SUSAN COLLINS: Donald Trump does not represent traditional American values, traditional Republican values and the Republican heritage that I cherish. A fundamental Republican principle is to respect the dignity and worth of every individual, and he clearly does not.

CORNISH: David Brooks, a lot of the Republicans who have come out against Trump are either retiring, have former in their title or otherwise have nothing to lose.

BROOKS: Yeah, though underneath the surface, there's a greater and greater angst about him. His poll numbers are terrible. They seem to have hit the floor, so these last two comments don't seem to have hurt him in the polls, but he's significantly down in almost all the key - key swing states. And so that is giving people some sense of conscience all of a sudden - being down in the polls.

And what you're beginning to see is talk of getting the Republican National Committee to defund the Trump campaign. And that would either manipulate him out of the race because he'll get so angry, or at least it'll try to save the Republicans down-ballot. So you're beginning to see movement under the water to do those sorts of things.

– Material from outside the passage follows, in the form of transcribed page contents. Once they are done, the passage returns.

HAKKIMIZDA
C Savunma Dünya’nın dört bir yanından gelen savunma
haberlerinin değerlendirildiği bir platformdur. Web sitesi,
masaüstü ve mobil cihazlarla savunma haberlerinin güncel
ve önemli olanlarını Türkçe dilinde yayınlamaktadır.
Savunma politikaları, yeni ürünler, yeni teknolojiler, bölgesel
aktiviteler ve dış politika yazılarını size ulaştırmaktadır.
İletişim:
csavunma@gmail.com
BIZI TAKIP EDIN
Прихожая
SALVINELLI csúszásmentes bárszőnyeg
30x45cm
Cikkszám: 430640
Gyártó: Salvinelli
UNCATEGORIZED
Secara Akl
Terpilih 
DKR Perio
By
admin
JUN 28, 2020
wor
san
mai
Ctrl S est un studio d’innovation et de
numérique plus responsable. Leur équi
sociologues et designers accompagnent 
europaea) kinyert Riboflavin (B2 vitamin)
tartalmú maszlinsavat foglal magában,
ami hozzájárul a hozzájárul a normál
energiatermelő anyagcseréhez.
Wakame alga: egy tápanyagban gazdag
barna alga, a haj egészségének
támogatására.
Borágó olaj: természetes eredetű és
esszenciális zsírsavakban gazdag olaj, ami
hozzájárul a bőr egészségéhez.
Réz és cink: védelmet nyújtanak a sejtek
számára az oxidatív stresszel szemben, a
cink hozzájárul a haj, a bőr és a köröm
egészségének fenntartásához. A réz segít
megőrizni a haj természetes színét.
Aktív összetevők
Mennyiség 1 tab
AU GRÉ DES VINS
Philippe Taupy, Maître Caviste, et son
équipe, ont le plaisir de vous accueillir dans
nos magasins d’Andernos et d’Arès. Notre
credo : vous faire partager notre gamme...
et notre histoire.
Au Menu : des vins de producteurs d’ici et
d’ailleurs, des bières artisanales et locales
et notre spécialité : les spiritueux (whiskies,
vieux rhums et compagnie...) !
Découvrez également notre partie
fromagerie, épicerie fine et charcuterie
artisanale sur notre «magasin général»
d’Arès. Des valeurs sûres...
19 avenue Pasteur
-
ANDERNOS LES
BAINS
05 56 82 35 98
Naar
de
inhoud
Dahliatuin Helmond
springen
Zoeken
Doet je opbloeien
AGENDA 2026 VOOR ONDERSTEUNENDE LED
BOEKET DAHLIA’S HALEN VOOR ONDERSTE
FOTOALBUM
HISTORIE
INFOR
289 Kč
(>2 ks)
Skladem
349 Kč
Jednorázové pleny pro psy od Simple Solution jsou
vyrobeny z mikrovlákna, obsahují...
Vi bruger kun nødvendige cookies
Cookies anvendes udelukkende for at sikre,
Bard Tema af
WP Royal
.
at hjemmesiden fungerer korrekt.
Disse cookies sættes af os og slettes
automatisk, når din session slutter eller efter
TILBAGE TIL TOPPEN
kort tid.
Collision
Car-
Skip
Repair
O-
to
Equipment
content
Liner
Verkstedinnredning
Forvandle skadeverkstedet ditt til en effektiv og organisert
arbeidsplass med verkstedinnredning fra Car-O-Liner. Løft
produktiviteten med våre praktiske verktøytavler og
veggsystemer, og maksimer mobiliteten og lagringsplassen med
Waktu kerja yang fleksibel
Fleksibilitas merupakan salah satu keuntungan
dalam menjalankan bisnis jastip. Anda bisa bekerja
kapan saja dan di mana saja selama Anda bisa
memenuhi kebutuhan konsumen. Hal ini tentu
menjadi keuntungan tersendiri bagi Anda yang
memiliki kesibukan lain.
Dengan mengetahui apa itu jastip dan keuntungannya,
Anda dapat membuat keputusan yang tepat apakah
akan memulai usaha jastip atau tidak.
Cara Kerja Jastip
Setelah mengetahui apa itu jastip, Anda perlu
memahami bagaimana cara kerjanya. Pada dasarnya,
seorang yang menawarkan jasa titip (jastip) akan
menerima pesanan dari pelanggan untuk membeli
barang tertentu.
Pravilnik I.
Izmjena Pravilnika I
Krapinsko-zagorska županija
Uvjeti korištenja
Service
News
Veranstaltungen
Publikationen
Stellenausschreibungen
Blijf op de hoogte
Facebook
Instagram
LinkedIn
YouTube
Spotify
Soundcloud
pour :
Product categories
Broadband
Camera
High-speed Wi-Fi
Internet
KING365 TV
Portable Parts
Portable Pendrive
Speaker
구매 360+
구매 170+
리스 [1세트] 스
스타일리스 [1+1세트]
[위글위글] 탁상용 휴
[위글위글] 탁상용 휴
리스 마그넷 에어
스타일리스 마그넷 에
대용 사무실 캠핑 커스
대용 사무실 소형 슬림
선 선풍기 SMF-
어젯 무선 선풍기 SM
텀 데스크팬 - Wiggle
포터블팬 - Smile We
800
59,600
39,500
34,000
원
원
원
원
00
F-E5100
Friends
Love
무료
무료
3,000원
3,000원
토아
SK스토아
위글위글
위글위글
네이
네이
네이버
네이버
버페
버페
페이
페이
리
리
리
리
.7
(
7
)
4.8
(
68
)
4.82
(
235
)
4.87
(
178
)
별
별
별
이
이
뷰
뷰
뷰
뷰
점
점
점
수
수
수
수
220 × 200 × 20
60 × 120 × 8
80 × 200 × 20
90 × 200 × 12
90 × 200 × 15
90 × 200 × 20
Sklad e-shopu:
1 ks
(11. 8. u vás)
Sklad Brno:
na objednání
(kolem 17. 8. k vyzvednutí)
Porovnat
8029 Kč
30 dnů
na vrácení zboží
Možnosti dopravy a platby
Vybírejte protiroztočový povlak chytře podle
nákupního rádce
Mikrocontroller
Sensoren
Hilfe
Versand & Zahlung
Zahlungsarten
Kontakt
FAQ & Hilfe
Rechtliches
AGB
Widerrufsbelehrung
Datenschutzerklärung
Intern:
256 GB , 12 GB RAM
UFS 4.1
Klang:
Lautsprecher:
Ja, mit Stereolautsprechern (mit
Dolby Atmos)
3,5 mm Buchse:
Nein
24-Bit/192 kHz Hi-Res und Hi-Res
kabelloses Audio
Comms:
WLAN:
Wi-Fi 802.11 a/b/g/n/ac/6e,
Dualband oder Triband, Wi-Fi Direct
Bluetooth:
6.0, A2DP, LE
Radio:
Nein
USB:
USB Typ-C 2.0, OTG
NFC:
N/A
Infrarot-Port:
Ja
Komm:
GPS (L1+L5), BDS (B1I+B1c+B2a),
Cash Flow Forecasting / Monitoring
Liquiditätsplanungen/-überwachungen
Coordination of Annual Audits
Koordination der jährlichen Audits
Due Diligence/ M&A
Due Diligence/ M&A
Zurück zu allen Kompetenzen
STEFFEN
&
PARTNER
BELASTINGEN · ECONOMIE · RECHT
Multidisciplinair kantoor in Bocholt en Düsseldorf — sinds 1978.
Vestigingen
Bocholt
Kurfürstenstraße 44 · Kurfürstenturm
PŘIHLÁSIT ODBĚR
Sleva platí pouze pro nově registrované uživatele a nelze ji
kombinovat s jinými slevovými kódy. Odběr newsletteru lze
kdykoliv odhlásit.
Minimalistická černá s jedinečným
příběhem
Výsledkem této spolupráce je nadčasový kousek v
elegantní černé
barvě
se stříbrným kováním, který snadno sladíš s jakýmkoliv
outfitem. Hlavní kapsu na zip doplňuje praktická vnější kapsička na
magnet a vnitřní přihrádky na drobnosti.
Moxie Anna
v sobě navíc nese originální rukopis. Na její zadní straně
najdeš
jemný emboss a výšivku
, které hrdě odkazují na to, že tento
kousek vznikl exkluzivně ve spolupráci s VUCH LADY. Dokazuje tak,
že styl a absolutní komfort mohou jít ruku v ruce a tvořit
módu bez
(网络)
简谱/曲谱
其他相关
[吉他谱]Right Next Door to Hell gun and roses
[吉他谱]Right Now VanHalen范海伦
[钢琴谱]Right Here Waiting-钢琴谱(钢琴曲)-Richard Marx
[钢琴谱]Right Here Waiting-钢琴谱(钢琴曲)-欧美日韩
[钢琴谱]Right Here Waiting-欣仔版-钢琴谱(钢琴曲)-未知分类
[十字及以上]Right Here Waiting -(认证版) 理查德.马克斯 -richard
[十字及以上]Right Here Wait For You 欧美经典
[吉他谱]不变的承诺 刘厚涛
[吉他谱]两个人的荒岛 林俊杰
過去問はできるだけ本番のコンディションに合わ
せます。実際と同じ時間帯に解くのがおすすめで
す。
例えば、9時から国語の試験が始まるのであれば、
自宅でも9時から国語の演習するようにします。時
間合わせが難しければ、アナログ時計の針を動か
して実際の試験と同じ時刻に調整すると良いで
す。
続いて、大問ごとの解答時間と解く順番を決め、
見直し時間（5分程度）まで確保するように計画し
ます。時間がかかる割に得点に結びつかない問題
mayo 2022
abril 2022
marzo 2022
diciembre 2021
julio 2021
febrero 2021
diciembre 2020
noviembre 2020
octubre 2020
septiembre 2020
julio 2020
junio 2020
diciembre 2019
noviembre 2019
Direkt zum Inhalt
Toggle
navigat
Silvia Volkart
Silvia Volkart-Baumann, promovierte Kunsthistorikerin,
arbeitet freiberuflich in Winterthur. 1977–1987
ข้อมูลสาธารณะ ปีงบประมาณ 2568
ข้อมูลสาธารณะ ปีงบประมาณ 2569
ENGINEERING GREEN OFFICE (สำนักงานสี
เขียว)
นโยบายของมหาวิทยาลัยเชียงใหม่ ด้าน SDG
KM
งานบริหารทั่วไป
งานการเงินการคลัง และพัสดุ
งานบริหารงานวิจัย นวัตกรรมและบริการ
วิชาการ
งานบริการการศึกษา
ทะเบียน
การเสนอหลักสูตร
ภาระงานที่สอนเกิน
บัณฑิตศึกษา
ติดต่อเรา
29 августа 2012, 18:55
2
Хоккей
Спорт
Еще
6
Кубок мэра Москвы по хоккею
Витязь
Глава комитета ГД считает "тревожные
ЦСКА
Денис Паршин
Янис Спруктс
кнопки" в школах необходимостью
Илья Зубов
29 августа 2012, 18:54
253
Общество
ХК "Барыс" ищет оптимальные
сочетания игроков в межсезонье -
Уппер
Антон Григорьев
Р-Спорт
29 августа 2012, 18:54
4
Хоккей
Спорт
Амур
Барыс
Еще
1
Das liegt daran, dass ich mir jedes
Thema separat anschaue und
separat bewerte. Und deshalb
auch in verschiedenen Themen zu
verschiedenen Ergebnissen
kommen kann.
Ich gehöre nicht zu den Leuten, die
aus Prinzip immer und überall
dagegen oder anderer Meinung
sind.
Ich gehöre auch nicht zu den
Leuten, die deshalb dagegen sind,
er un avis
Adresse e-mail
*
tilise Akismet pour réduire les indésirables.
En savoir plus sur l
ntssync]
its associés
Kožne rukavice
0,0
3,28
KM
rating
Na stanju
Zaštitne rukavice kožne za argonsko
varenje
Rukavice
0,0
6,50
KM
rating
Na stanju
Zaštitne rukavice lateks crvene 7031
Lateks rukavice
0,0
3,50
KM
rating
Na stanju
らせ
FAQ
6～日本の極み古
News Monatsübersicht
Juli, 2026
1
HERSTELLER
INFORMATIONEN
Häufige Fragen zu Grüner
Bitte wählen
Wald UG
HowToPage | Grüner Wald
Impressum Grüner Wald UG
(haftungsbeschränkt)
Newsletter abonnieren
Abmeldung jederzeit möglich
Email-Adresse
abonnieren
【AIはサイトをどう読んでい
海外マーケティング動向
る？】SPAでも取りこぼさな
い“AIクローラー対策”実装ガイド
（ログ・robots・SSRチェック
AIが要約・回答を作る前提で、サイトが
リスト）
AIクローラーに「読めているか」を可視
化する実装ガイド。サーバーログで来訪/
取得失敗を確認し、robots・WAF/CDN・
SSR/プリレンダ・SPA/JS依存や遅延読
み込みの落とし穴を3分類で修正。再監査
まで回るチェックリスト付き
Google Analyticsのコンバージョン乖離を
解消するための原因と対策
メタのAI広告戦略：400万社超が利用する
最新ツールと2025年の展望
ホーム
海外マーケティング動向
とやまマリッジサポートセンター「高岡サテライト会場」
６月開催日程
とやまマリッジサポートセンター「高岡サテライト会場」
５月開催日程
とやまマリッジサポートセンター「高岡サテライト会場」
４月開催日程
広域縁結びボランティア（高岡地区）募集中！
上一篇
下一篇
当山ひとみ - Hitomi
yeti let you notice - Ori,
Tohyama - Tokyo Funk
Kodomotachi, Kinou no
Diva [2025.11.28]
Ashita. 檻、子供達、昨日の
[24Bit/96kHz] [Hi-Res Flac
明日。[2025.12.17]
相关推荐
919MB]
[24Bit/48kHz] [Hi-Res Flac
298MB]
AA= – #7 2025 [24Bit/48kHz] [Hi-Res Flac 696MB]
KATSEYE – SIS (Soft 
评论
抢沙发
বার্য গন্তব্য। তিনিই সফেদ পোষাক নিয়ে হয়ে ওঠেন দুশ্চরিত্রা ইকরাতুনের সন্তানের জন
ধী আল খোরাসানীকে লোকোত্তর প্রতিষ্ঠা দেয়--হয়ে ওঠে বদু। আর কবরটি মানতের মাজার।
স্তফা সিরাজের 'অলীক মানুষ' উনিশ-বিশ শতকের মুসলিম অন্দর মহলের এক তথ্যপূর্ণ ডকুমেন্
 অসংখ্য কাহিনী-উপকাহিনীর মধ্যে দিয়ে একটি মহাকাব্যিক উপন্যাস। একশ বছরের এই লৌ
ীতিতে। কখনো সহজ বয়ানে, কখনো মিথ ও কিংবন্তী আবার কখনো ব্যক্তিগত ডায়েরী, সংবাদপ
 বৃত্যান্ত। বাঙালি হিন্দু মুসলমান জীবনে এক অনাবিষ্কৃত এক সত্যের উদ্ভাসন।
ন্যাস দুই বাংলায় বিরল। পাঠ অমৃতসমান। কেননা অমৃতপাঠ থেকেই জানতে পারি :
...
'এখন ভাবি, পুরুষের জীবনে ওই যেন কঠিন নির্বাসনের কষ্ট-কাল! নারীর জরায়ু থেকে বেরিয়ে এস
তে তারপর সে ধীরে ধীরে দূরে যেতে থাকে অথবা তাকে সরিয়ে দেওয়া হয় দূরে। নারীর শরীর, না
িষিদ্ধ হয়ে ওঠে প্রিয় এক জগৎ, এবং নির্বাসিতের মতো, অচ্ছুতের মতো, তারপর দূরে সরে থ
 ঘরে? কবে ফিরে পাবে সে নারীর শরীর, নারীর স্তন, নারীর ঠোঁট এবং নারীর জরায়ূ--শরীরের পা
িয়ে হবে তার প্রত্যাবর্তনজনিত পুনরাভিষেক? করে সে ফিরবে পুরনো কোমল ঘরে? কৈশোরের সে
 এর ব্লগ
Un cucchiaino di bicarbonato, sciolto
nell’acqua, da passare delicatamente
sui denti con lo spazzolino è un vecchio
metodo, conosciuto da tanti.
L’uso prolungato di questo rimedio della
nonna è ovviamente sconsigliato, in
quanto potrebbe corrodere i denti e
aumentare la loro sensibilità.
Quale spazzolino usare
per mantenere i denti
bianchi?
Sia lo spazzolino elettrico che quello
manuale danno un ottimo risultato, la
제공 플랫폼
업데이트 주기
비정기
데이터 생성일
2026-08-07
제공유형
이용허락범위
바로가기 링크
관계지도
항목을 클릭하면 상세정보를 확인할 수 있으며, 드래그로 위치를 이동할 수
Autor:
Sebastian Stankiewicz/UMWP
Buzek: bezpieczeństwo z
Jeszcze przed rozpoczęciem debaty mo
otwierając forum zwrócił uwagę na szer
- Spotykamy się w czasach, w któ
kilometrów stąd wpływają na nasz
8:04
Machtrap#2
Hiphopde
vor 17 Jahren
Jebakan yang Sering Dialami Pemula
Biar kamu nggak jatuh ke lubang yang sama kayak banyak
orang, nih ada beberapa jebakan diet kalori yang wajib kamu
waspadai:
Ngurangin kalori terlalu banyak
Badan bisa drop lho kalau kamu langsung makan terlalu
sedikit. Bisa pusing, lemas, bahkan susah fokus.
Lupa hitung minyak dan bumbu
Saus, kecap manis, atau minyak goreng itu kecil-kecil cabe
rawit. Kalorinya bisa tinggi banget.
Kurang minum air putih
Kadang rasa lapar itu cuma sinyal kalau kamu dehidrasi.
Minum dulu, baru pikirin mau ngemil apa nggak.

CORNISH: E.J., Susan Collins is kind of a Yankee Republican, but when you look at her and look at the electorate, is she the kind of common decency voter you've described?

DIONNE: Yeah, I think there may well be a new group in this electorate. We've talked about soccer moms or angry white men. I paid a visit to York, Pa. The county - York County is a very conservative Republican place. And Allison Cooper, who edits The York Dispatch up there, said a fascinating thing. She said this area is a little bit Southern in its attitude toward manners and decorum, and common decency is a core part of who we are. And that's not about ideology. It's about how people react to the kind of person Donald Trump presents himself as.

And whether it's the Second Amendment, quote, "threat" against Hillary Clinton or the fight with the Khan family or mocking a disabled reporter, there are a lot of voters who just look at this and say, this is cruel; this is not what we want in the White House. And so I think Trump's drop in the polls is very significantly related to these common-decency voters, who just look at him and say, this - he's not who I want in the White House.

CORNISH: E.J. Dionne of The Washington Post and the Brookings Institution, thanks so much.

DIONNE: Good to be with you.

CORNISH: And David Brooks of The New York Times, good to talk with you.